[Consigne]:
Recopiez en entier l'extrait sur les cinéphiles et les cycles de cinéma, sans y changer un seul mot.

[Extrait source]:
══════

Le mot magique fut prononcé au bon moment : « cinéphiles »... c'est à dire qu'ils étaient des esprits amoureux du cinéma comme moi, la différence étant qu'ils étaient d'une autre dimension. La chose me sembla plus cohérente, plus logique, plus rassurante : ils ne venaient pas assister à ma mort ni régler des comptes. Et la panique disparut, comme leurs visages vaporeux.

 

Les années passèrent, les cycles continuèrent à se succéder, comme les institutions qui nous hébergeaient : la Maison d'Espagne, le Club Vlad, la salle de conférences de la Faculté de Droit, le Musée Naval des Caraïbes, le Musée d'Art Moderne, l'École des Beaux Arts, le Quiebracanto, l'Université Jorge Tadeo Lozano, l'Alliance Colombo Française, le Château-Fort de San Felipe, plusieurs Théâtres et Centres Culturels, l'Université Libre, les places de la vieille ville, ainsi qu'une liste variée de quartiers populaires. Nous créâmes un groupuscule subversif de l'image qui affrontait avec toutes les armes idéologiques du Tiers-Monde l'empire asservissant du cinéma commercial. Documentaires, cinéma classique, tests d'endurance cinéphile avec des films impossibles, des travaux expérimentaux, des conférences, des forums, des tables rondes, des articles, des bulletins, des chroniques et jusqu'à des lectures de poésie firent partie de nos activités.

══════

[Données extraites]:
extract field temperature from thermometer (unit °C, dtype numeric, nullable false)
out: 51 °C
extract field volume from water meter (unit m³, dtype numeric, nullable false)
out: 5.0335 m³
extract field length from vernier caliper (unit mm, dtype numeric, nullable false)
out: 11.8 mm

══════

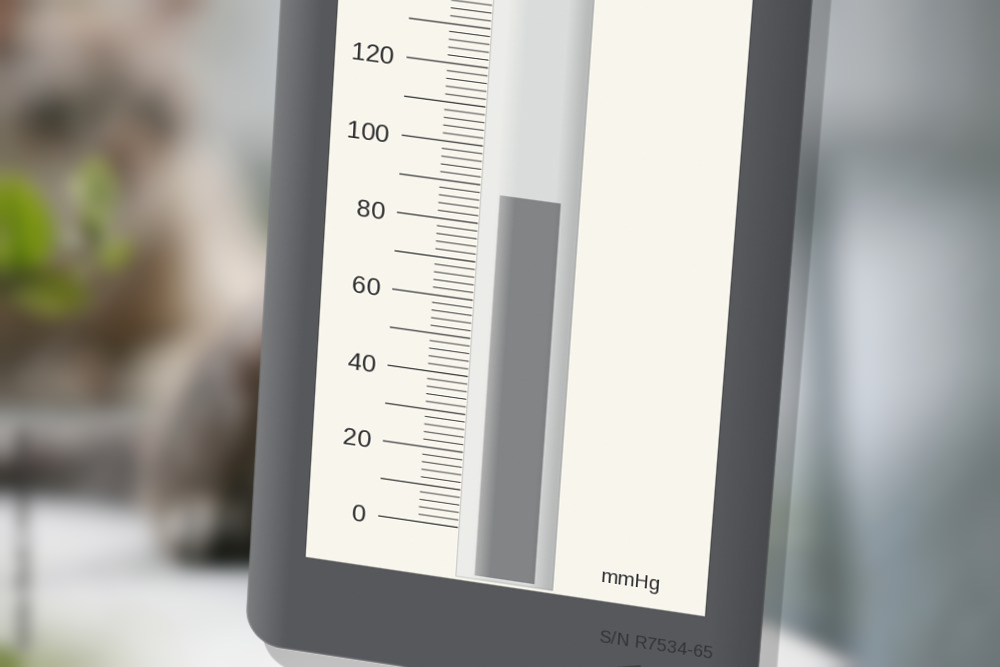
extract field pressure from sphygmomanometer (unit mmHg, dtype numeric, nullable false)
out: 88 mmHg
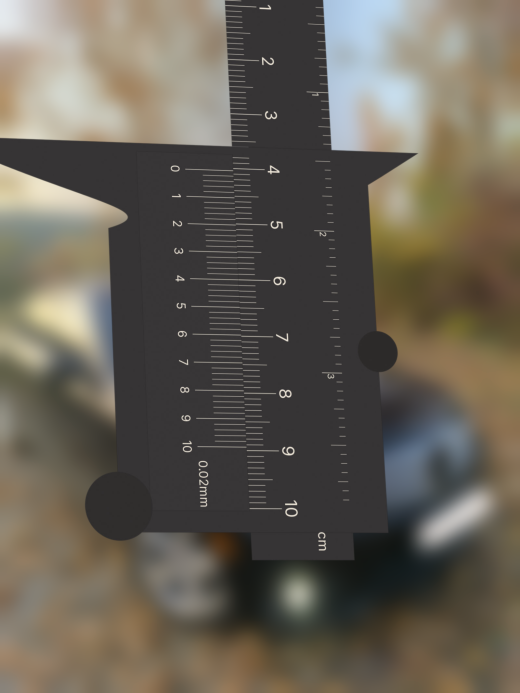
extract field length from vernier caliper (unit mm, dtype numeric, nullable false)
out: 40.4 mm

══════

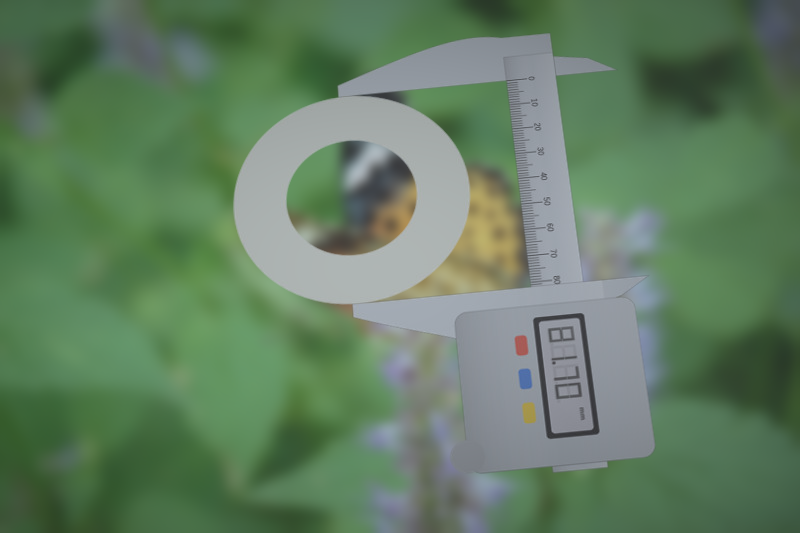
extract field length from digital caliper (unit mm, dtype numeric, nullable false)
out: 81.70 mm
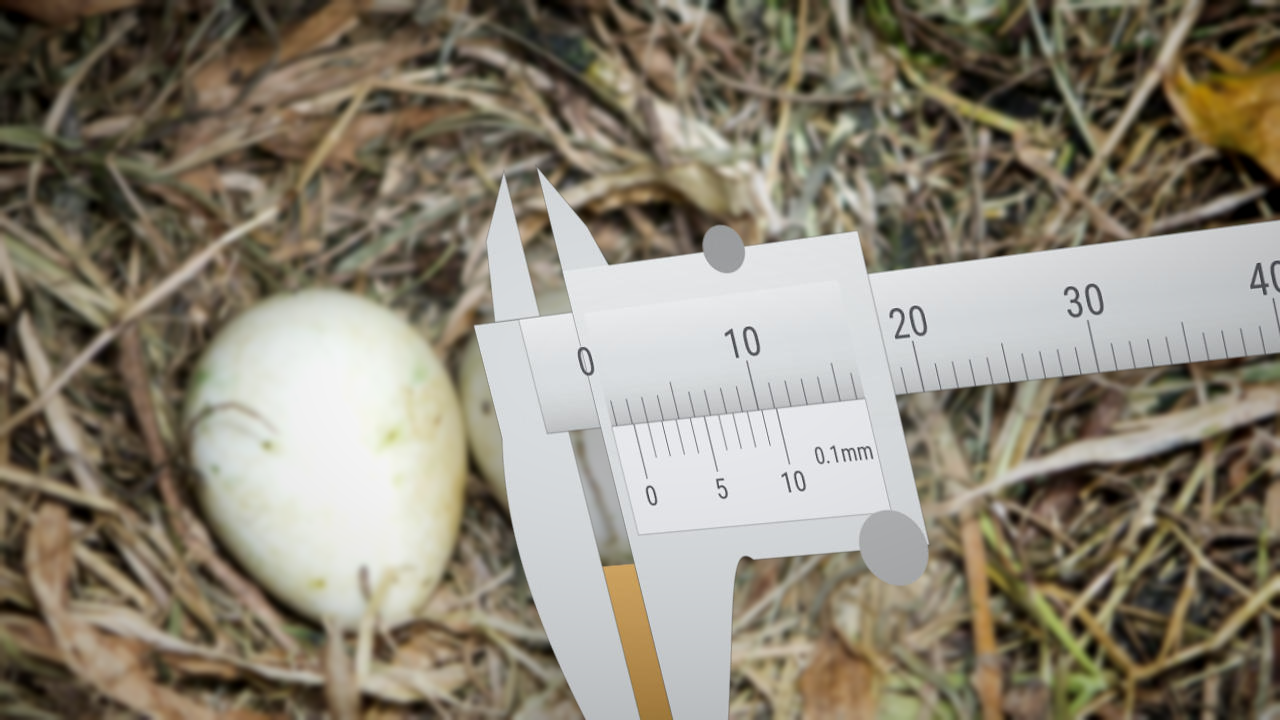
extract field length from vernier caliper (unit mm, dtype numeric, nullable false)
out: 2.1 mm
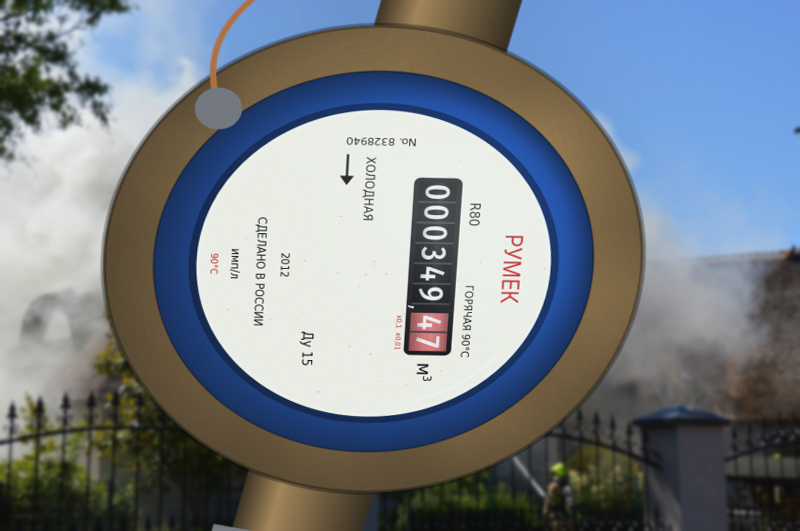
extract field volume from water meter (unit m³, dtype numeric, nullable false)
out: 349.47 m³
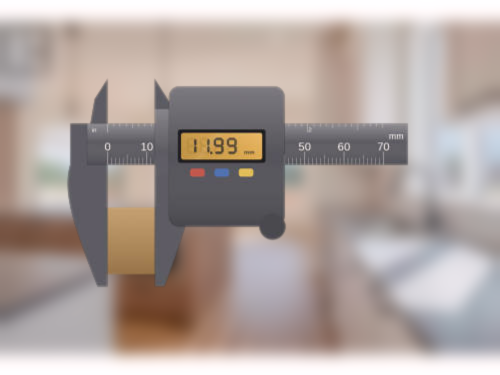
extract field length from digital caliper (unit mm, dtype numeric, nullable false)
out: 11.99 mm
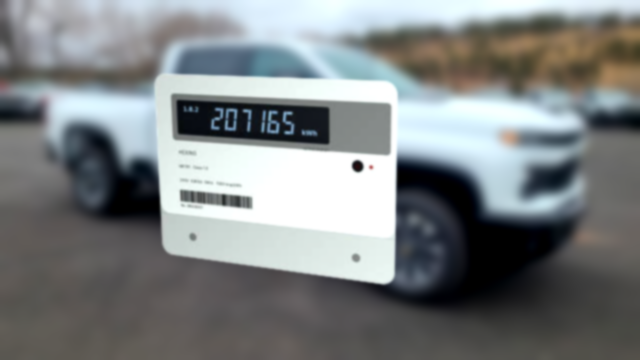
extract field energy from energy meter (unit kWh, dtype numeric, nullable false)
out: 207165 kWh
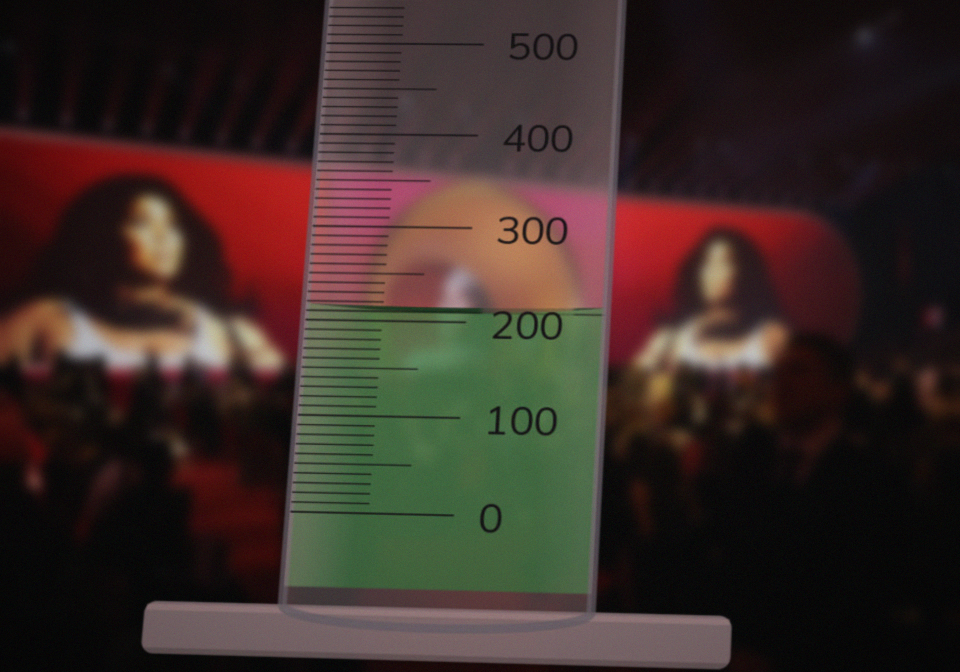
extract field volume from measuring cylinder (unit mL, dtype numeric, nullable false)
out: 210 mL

══════

[Réponse ci-dessous]:
Le mot magique fut prononcé au bon moment : « cinéphiles »... c'est à dire qu'ils étaient des esprits amoureux du cinéma comme moi, la différence étant qu'ils étaient d'une autre dimension. La chose me sembla plus cohérente, plus logique, plus rassurante : ils ne venaient pas assister à ma mort ni régler des comptes. Et la panique disparut, comme leurs visages vaporeux.

 

Les années passèrent, les cycles continuèrent à se succéder, comme les institutions qui nous hébergeaient : la Maison d'Espagne, le Club Vlad, la salle de conférences de la Faculté de Droit, le Musée Naval des Caraïbes, le Musée d'Art Moderne, l'École des Beaux Arts, le Quiebracanto, l'Université Jorge Tadeo Lozano, l'Alliance Colombo Française, le Château-Fort de San Felipe, plusieurs Théâtres et Centres Culturels, l'Université Libre, les places de la vieille ville, ainsi qu'une liste variée de quartiers populaires. Nous créâmes un groupuscule subversif de l'image qui affrontait avec toutes les armes idéologiques du Tiers-Monde l'empire asservissant du cinéma commercial. Documentaires, cinéma classique, tests d'endurance cinéphile avec des films impossibles, des travaux expérimentaux, des conférences, des forums, des tables rondes, des articles, des bulletins, des chroniques et jusqu'à des lectures de poésie firent partie de nos activités.